(Your assignment):
Copy without pictures. Please restate each line of the listing exactly.

(Supplied data):
======

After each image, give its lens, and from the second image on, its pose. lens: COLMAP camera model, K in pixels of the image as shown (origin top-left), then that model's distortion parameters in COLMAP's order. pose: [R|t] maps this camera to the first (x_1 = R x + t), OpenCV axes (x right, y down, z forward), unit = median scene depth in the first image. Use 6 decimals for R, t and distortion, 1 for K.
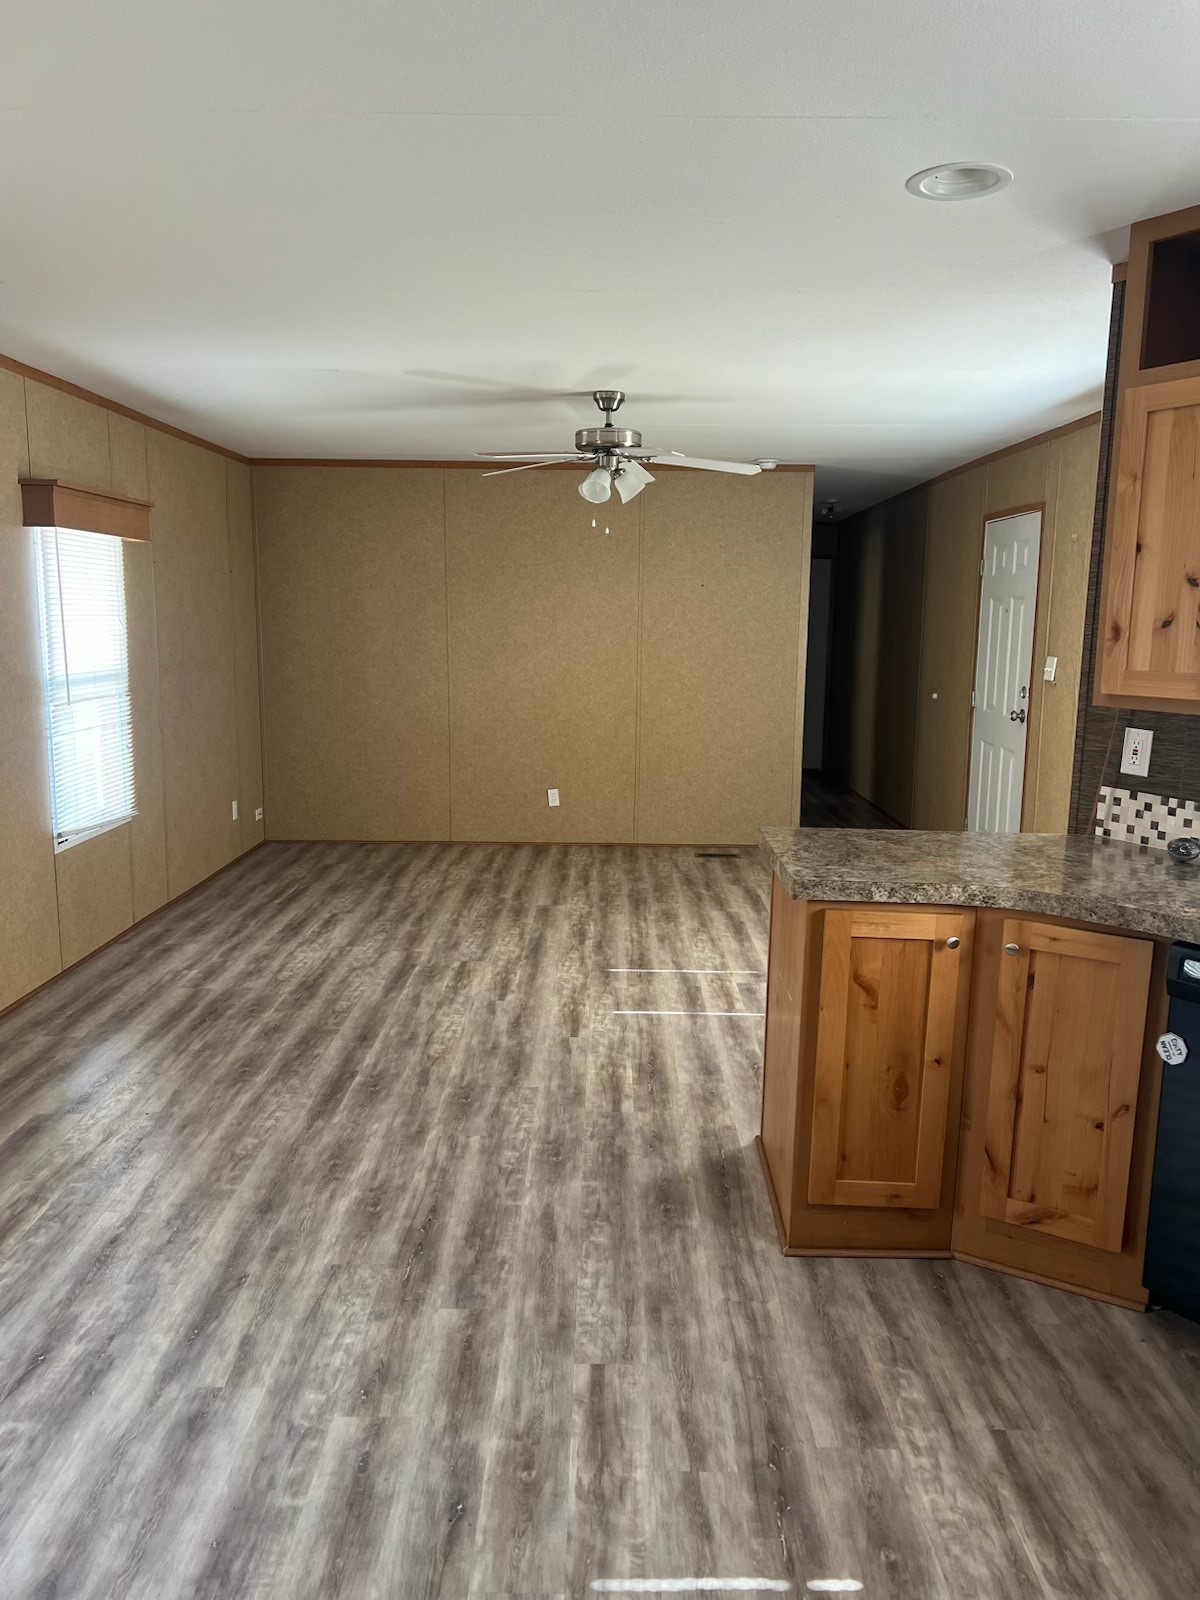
lens RADIAL K [[1206.2, 0, 585.4], [0, 1206.2, 791.7], [0, 0, 1]] dist [-0.002215, -0.014743]
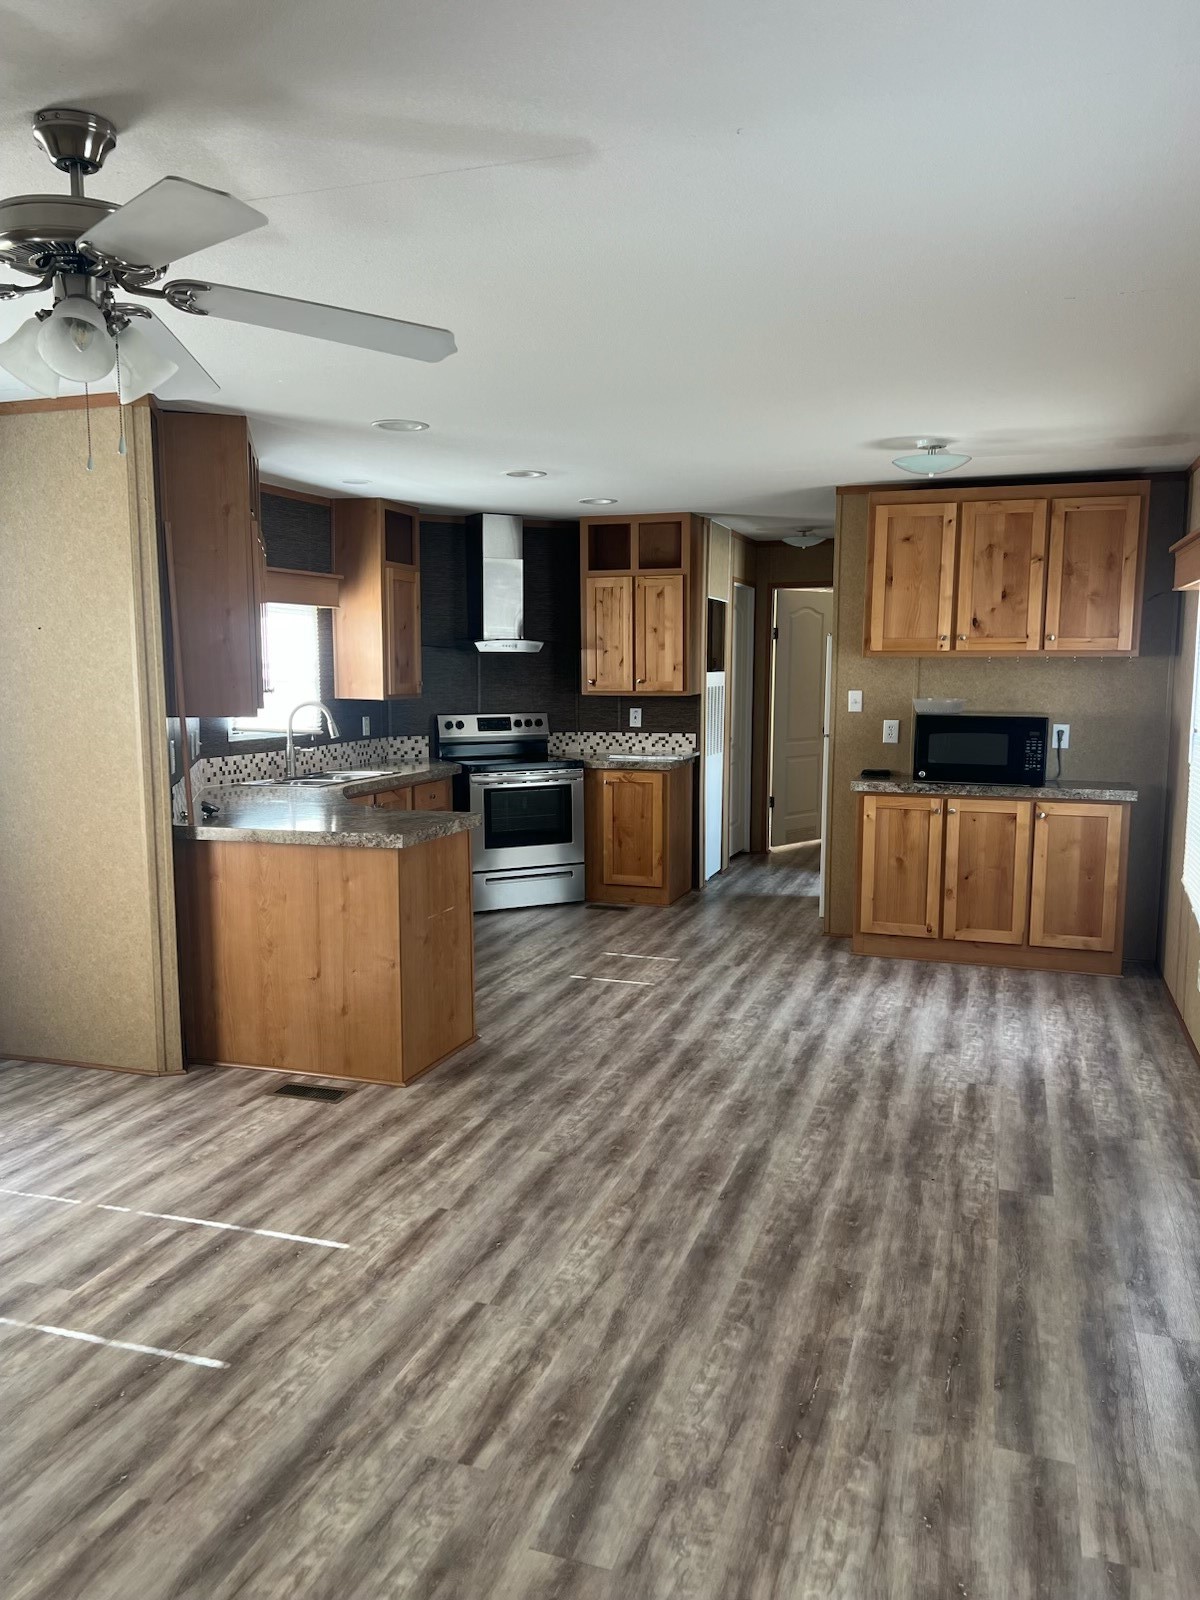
lens RADIAL K [[1206.2, 0, 588.9], [0, 1206.2, 815.5], [0, 0, 1]] dist [-0.002215, -0.014743]
pose [[-0.950705, -0.059389, 0.304357, -0.349372], [0.026845, 0.962042, 0.271576, -0.272290], [-0.308933, 0.266360, -0.913024, 1.758904]]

======

(Response to the exercise):
After each image, give its lens, and from the second image on, its pose. lens: COLMAP camera model, K in pixels of the image as shown (origin top-left), then that model's distortion parameters in COLMAP's order. pose: [R|t] maps this camera to the first (x_1 = R x + t), OpenCV axes (x right, y down, z forward), unit = median scene depth in the first image. Use 6 decimals for R, t and distortion, 1 for K.
lens RADIAL K [[1206.2, 0, 585.4], [0, 1206.2, 791.7], [0, 0, 1]] dist [-0.002215, -0.014743]
lens RADIAL K [[1206.2, 0, 588.9], [0, 1206.2, 815.5], [0, 0, 1]] dist [-0.002215, -0.014743]
pose [[-0.950705, -0.059389, 0.304357, -0.349372], [0.026845, 0.962042, 0.271576, -0.272290], [-0.308933, 0.266360, -0.913024, 1.758904]]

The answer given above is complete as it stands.